Work required: Copy out the items word for word, beginning at the line that has "collection date: 2013-07-10" and stopping after the last line of the items. Leave the pictures out.

[START]

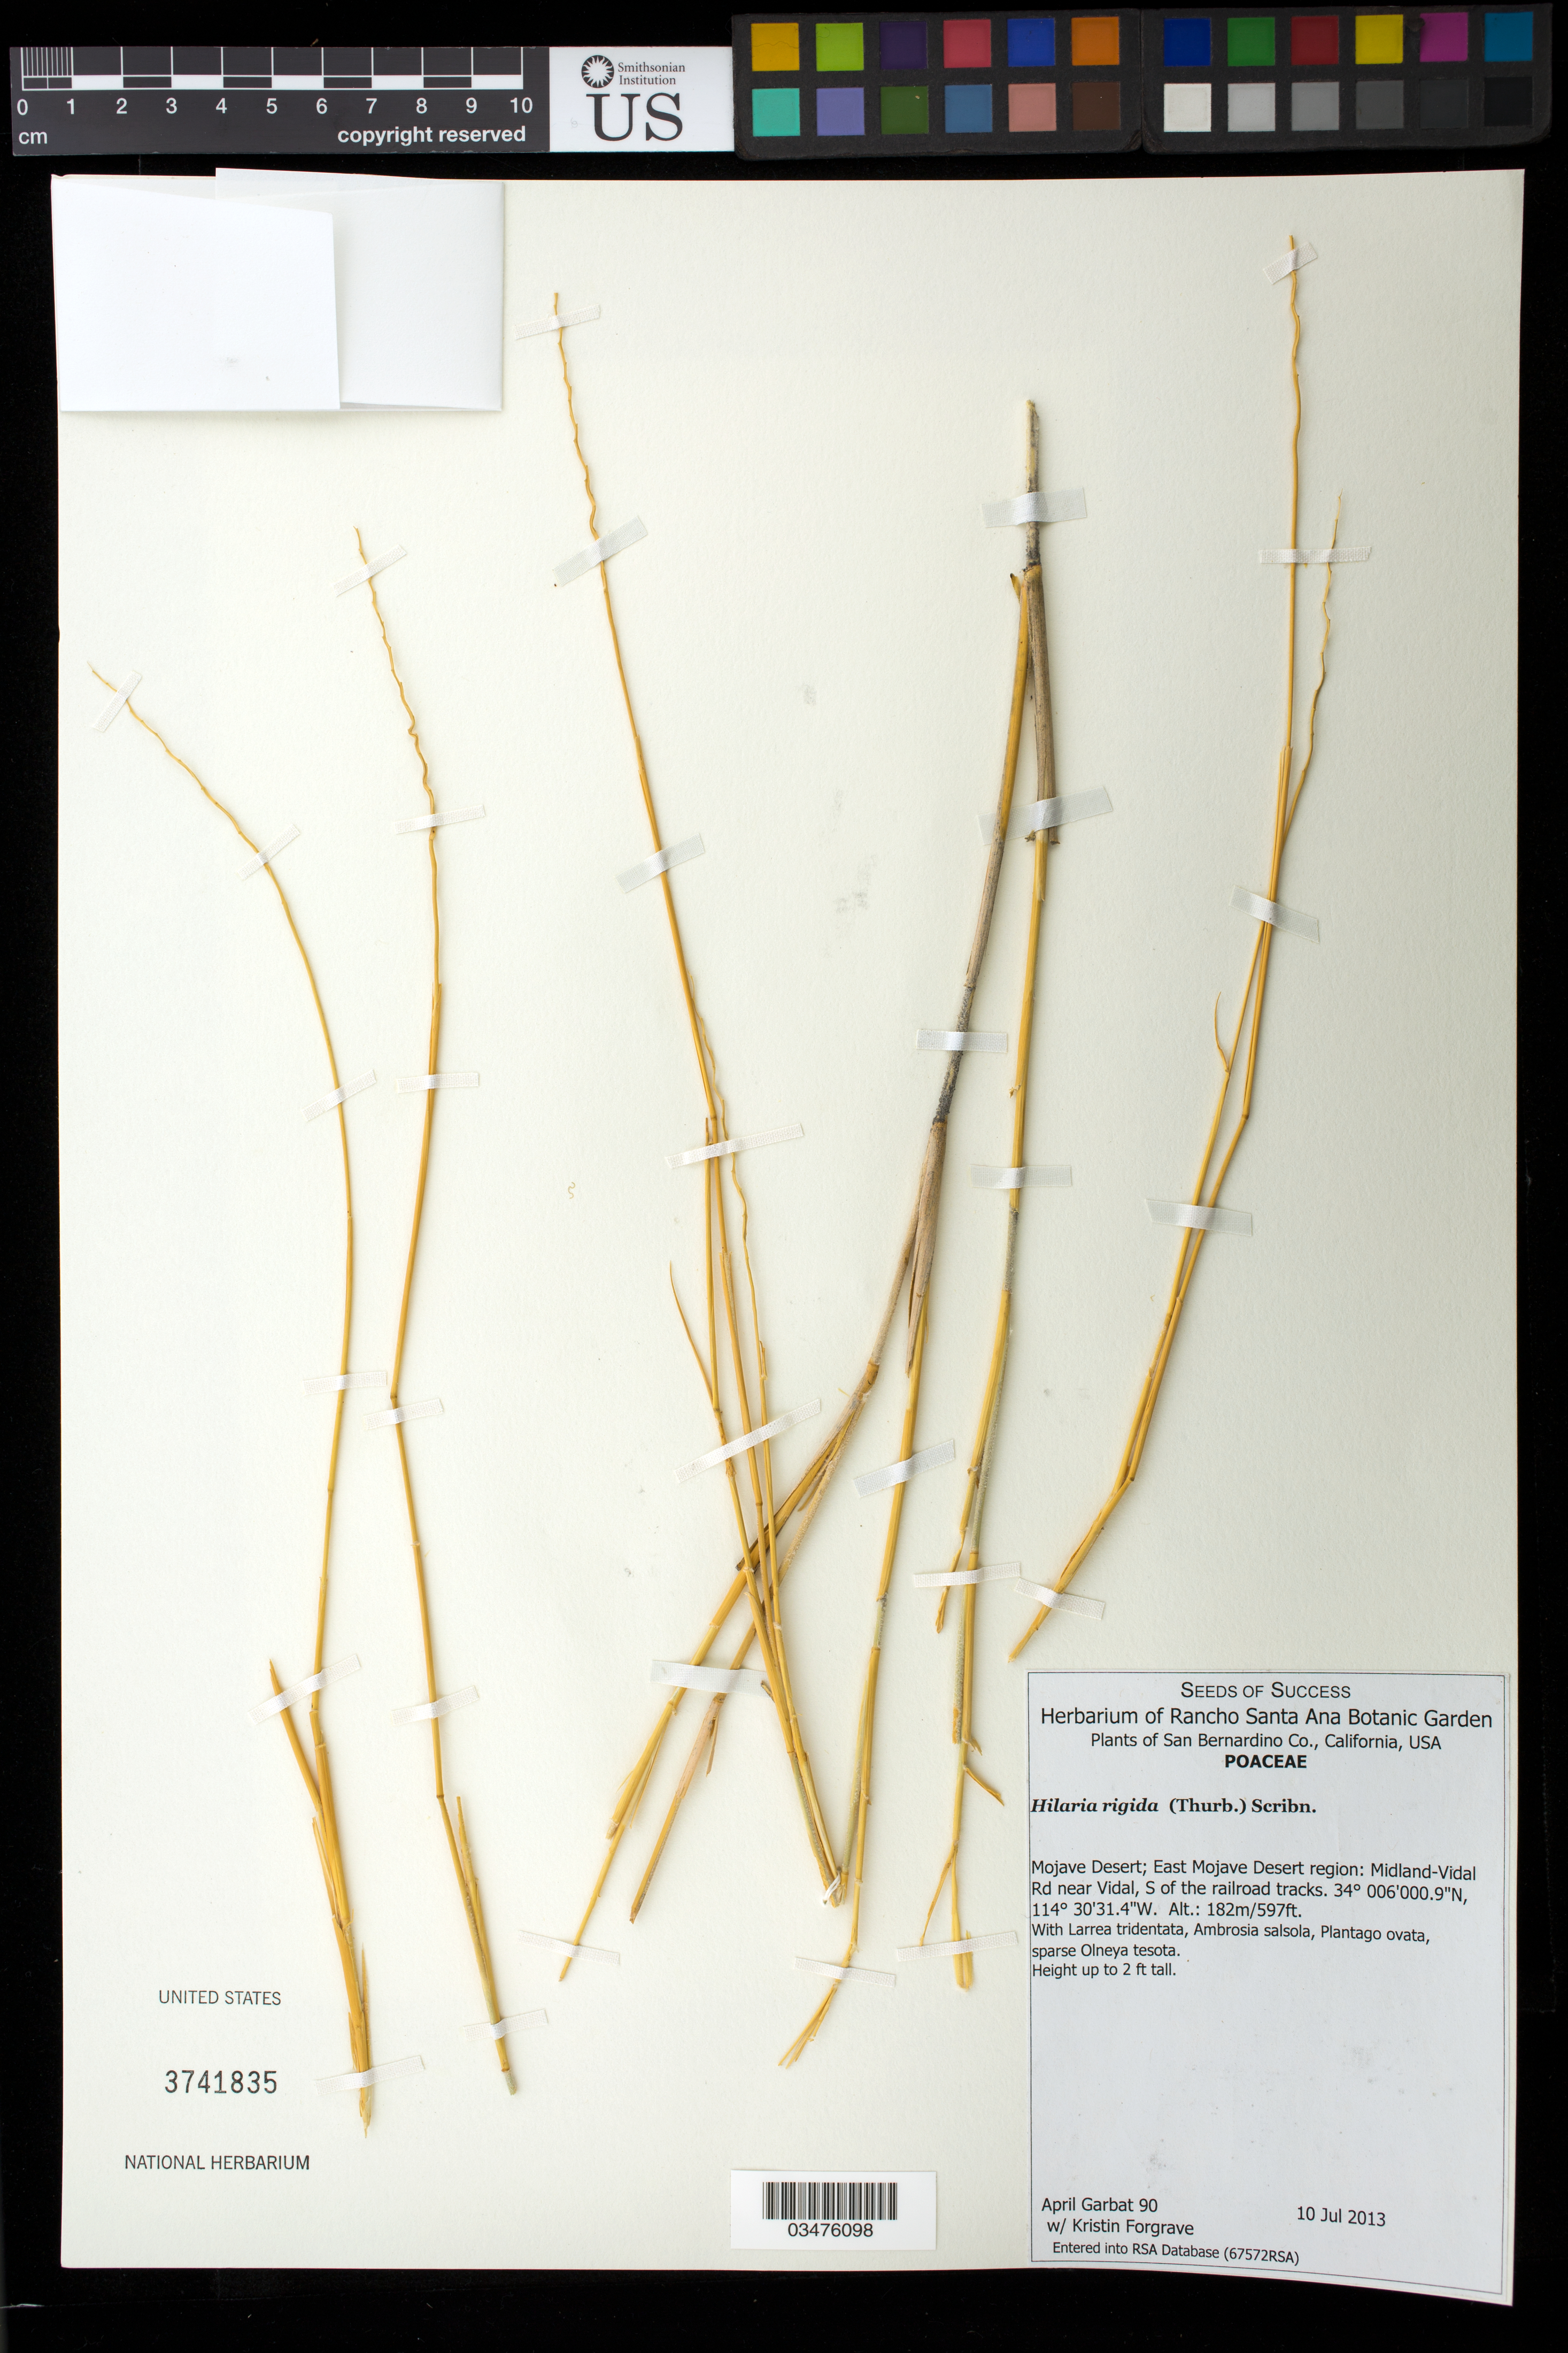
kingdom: Plantae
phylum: Tracheophyta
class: Liliopsida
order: Poales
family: Poaceae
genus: Hilaria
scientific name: Hilaria rigida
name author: (Thurb.) Benth. ex Scribn.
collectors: A. Garbat & K. Forgrave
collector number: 90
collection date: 2013-07-10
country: United States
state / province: California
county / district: San Bernardino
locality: Mojave Desert, East region. Midland-Vidal Rd near Vidal, S of the railroad tracks.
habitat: With Larrea tridentata, Ambrosia salsola, Plantago ovata, Onleya tesota.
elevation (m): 182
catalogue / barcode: US 3741835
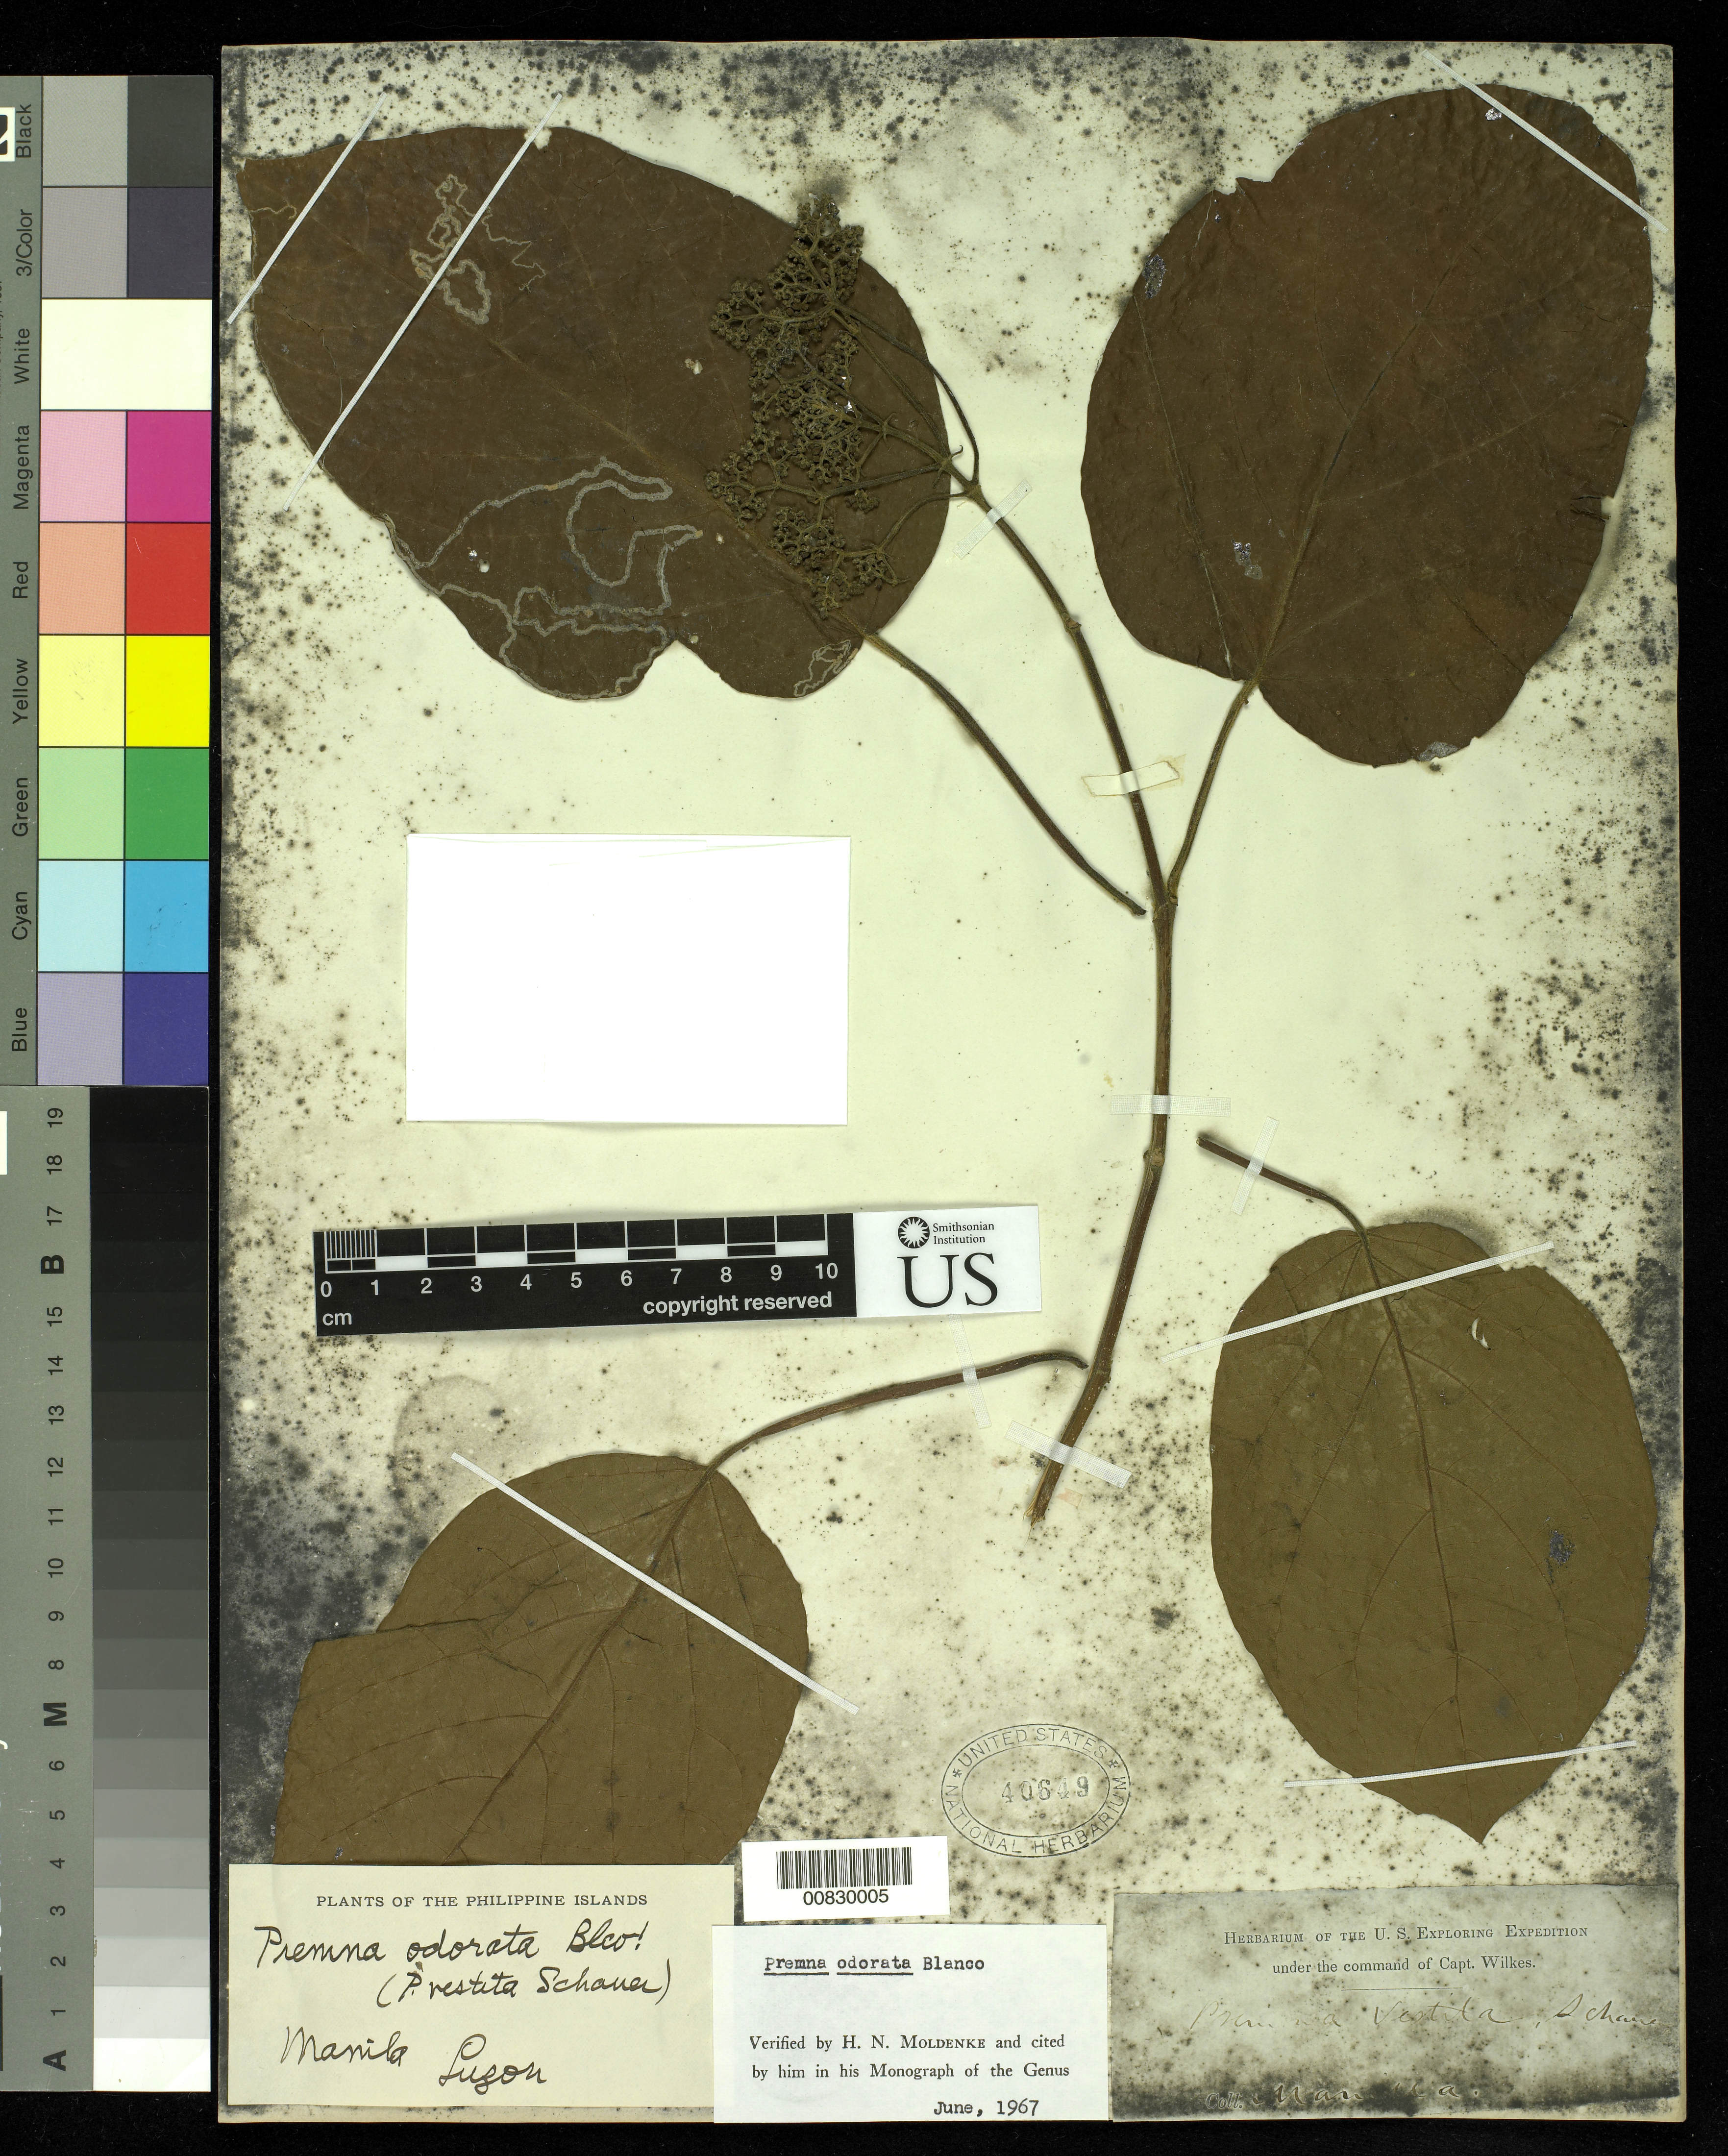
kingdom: Plantae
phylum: Tracheophyta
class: Magnoliopsida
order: Lamiales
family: Lamiaceae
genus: Premna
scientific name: Premna odorata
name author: Blanco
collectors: Wilkes Explor. Exped.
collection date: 1838/1842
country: Philippines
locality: Manilla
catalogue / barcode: US 40649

[END]

Result below:
collection date: 2013-07-10
country: United States
state / province: California
county / district: San Bernardino
locality: Mojave Desert, East region. Midland-Vidal Rd near Vidal, S of the railroad tracks.
habitat: With Larrea tridentata, Ambrosia salsola, Plantago ovata, Onleya tesota.
elevation (m): 182
catalogue / barcode: US 3741835
kingdom: Plantae
phylum: Tracheophyta
class: Magnoliopsida
order: Lamiales
family: Lamiaceae
genus: Premna
scientific name: Premna odorata
name author: Blanco
collectors: Wilkes Explor. Exped.
collection date: 1838/1842
country: Philippines
locality: Manilla
catalogue / barcode: US 40649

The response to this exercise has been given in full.